Defying the Darkness
Defying the Darkness: Gay Theology in the Shadows by J. Michael Clark
first published in 1997, paperback
"Clark's work is original in that he has inserted himself precisely as a gay scholar in the midst of an ongoing conversation far larger than that of the gay world -- including ecofeminism, Judaism, and Native American spirituality -- and shows especially how queer theory and ecofeminism can illuminate each other". -- Richard L. Smith, author of AIDS, Gays, and the American Catholic Church (Pilgrim Press, 1994)
Defying the Darkness presents the profound reflections of gay theologian J. Michael Clark on the question of suffering and the search for meaning in the midst of uncertainty.
Clark begins by "naming the demons", primary among them homophobia, that threaten to undermine authentic existence. Using a canon that encompasses feminist, profeminist, and gay-affirmative writings, he sees theological authority as residing not only in Scripture but also in the lived experience of the community of faith -- including those, such as gay men and lesbians, who have been marginalized.

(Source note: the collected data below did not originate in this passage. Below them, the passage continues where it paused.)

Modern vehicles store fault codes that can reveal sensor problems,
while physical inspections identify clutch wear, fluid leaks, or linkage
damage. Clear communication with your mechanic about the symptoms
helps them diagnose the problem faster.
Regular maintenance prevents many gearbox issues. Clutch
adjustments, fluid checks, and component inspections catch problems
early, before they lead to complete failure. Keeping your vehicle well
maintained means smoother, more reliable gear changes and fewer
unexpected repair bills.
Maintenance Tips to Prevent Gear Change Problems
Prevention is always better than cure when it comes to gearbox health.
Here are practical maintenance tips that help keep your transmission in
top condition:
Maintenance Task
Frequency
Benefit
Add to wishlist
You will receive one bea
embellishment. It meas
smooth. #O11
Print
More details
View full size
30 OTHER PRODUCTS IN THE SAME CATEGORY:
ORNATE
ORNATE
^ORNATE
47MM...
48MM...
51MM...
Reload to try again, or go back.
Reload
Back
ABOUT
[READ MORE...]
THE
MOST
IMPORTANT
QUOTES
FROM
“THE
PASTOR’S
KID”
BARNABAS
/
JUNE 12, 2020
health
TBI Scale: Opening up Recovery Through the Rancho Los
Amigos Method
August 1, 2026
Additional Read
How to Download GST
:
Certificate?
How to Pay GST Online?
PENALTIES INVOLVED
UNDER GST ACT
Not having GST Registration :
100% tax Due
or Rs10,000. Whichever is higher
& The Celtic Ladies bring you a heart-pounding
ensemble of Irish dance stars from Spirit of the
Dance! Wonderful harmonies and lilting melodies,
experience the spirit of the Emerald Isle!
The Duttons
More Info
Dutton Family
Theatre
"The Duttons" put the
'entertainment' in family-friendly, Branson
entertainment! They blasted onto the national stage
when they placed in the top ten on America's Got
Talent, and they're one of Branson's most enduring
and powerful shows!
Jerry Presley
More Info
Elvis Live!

Sharing his own experiences with suffering and death, the author shows that to live fully one must "acknowledge and yet defy tragedy". Thus he shows how one travels from theodicy to ethics -- from facing the darkness to moving through it. He also demonstrates, thereby breaking important new ground in the field, how feminist theology and queer theory can illumine and enrich each other.
Finally, Clark emphasizes the need for hopefulness, expressing his own personal hope -- that gay men and lesbians will eventually come to live celebratory, embodied lives that reclaim their full spiritual potential.